Disse che voleva tornare al suo paese, e non ci fu verso. Bisognò metterla nell'omnibus e condurla alla stazione pel primo treno di Novara. Non sapeva neppure prendere il biglietto; l'ho preso io...»
Giovanni rimase impensierito. Aveva ascoltato un po' distrattamente, ma pure s'interessava della povera serva; disse a mezza voce: «Cosa potrà avere? Ma!». Poi pensò che i campagnoli non sanno stare lontano dai loro paesi. Quella poi non se ne era scostata mai, ed era un po' scema; s'era spaurita...
Prima che il cameriere uscisse, s'udì un tocco del campanello; e portarono una lettera a Giovanni. Era la lettera della contessa.

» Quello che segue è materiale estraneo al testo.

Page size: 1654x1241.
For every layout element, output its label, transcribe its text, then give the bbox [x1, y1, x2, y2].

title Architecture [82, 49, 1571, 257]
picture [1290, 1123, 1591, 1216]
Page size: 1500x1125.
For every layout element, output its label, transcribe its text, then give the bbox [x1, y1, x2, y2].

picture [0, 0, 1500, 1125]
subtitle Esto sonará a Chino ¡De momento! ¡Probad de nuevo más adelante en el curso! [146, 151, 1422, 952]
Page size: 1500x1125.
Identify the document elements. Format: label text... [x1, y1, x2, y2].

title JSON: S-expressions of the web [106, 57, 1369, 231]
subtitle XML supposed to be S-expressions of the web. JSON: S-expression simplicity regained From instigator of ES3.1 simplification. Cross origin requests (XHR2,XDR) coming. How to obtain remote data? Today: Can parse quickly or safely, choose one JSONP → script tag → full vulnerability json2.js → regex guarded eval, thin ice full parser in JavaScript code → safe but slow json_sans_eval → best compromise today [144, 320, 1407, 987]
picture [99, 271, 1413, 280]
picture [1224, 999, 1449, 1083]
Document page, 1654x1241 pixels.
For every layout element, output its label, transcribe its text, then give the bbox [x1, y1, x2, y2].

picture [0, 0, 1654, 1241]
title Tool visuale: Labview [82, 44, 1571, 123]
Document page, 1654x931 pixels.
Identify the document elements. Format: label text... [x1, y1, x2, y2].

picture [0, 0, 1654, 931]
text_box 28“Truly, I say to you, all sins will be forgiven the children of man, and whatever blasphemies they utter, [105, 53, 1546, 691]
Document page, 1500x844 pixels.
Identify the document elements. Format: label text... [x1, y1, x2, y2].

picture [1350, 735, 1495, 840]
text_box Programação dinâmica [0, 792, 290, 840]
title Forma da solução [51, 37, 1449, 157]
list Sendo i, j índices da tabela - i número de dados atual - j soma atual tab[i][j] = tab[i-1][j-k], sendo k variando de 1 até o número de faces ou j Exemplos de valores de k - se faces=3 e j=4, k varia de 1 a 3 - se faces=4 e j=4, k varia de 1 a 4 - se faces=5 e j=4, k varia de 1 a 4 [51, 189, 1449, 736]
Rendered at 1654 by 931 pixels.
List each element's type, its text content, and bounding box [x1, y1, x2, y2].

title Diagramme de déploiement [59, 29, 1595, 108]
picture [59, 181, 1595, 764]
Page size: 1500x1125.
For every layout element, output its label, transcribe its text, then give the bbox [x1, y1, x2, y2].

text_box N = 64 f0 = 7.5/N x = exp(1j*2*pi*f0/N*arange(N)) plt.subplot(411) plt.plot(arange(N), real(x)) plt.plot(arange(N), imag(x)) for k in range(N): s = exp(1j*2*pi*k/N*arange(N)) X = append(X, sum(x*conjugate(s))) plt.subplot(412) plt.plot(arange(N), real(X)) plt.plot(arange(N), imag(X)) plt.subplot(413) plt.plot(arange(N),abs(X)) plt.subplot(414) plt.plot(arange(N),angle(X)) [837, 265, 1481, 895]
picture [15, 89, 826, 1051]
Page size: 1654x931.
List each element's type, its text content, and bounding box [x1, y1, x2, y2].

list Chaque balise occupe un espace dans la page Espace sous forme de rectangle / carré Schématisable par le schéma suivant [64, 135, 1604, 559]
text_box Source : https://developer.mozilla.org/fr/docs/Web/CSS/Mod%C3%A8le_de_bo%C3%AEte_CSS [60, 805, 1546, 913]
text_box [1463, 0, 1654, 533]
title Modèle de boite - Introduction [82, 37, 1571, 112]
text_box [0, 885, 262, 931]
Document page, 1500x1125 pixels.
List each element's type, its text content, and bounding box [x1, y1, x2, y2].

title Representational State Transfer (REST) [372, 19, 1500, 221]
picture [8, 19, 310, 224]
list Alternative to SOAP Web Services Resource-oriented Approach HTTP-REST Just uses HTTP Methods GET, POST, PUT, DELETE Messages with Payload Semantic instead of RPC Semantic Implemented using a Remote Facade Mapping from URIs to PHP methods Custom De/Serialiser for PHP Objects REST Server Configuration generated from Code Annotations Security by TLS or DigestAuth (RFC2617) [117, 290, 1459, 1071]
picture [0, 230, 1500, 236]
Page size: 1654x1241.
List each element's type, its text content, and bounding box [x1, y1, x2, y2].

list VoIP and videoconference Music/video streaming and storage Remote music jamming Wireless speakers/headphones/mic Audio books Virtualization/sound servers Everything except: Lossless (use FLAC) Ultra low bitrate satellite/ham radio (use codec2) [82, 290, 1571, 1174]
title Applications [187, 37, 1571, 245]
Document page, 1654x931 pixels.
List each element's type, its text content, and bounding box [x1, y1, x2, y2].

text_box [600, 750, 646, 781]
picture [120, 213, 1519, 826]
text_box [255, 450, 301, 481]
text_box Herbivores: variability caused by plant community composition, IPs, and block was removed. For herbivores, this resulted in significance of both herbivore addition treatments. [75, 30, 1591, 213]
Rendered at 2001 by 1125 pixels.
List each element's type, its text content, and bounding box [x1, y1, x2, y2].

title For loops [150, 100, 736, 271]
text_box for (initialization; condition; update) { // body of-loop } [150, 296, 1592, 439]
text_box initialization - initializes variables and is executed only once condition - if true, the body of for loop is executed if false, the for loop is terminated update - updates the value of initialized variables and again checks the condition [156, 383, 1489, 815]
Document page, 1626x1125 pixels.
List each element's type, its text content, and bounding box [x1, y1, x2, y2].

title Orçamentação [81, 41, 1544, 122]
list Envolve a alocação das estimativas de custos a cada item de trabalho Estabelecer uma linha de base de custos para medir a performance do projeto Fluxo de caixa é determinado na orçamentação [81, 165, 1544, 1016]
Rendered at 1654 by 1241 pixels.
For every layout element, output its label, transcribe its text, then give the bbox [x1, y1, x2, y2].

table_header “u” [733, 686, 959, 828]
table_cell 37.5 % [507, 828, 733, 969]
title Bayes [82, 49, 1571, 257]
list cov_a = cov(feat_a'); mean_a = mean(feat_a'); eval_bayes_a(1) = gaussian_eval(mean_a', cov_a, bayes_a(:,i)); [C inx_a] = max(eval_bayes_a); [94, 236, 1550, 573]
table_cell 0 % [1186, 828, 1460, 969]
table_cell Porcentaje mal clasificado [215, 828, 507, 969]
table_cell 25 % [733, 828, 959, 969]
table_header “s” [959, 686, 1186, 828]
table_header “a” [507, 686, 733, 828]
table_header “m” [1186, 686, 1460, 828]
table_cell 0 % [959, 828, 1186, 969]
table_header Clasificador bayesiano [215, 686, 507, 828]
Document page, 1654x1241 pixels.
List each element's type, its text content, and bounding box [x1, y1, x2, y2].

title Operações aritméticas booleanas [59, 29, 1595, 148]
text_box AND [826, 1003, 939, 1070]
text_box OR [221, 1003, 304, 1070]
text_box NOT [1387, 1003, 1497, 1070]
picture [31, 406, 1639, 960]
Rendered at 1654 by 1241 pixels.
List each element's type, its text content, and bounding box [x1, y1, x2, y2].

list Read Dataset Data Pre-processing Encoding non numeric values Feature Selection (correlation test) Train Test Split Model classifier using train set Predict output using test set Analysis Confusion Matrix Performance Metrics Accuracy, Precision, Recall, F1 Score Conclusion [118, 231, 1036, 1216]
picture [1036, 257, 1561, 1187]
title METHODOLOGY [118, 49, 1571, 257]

Egli si alzò, e corse a leggerla solo nella sua stanza. Alla Matta non pensò più.
La bella contessa Gemma, avvezza ad appagare tutte le sue brame ad ogni costo, appena s'era sentita nascere nel cuore un amore, vi si era abbandonata senza la minima resistenza; l'aveva anzi fomentato coll'immaginazione, aveva pregustate con delizia le sorprese di quella nuova gioia che si prometteva.
S'era figurata l'ora inebbriante e soave della confessione; le parole ardenti, gli sguardi innamorati e profondi, le carezze febbrili; ed aveva vissuto quell'ora col pensiero, coll'ansia del desiderio; ne aveva provate le emozioni, intense fino allo spasimo, fino al delirio; e di giorno in giorno aveva detto: «Sarà domani».
Poi i domani s'erano succeduti monotoni e lenti senza portare nessun avvenimento nel suo romanzo d'amore; ed allora la contessa s'era sentito stringere il cuore da apprensioni paurose: «Se non lo vedessi più? Se non mi amasse?